TEKS KUTIPAN:
↓

Ini lalu mengantar pada kesimpulan mba soal ‘tidak ada yang menularkan tradisi makanan’. Ini yang mba bilang, yang tersurat, yang terdengar, yang eksplisit, yang salient. Yang tidak mba bilang, yang tersirat, yang tidak terdengar, yang implisit, yang silent, adalah: karena mereka ga pernah ketemu orang kaya saya, yang ahli soal makanan.. karena mereka ga ketemu budaya saya.. kalo ketemu pasti mereka lalu bisa diajar soal rasa biar bisa menyesuaikan dengan rasa saya, lidah saya. Jadi besok-besok kalau saya datang, makanannya sudah enak karena sudah sesuai lidah saya.

↑

DATA:

↓

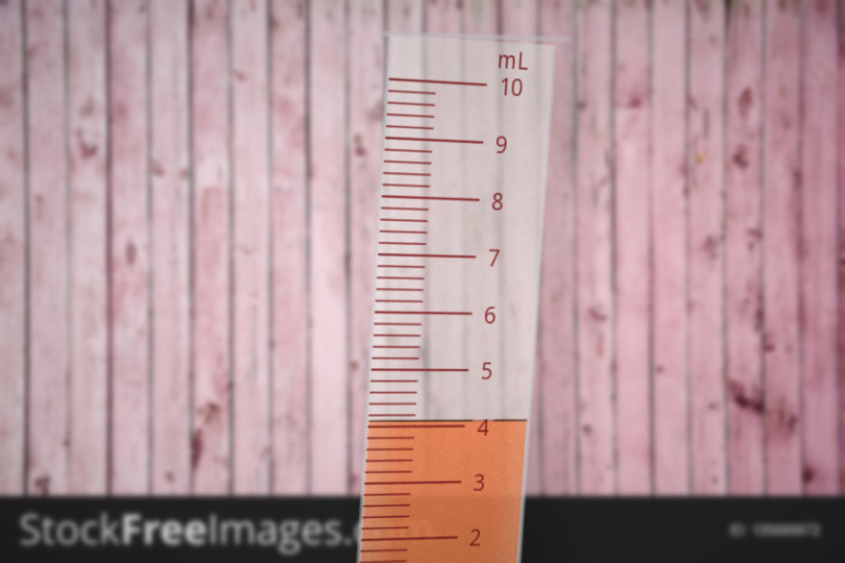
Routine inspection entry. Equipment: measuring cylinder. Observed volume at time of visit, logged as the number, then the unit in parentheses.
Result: 4.1 (mL)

↑

PERINTAH:
Jawablah pertanyaan berikut berdasarkan teks kutipan di atas.
(a) Apa kesimpulan mba yang disebutkan dalam kalimat pertama?
(b) Menurut bagian yang tidak mba bilang, siapa yang tidak pernah mereka temui?
(c) Seperti apa makanannya kalau saya datang besok-besok?

PENYELESAIAN SOAL:
(a) Tidak ada yang menularkan tradisi makanan.
(b) Orang seperti saya, yang ahli soal makanan, dan budaya saya.
(c) Makanannya sudah enak karena sudah sesuai lidah saya.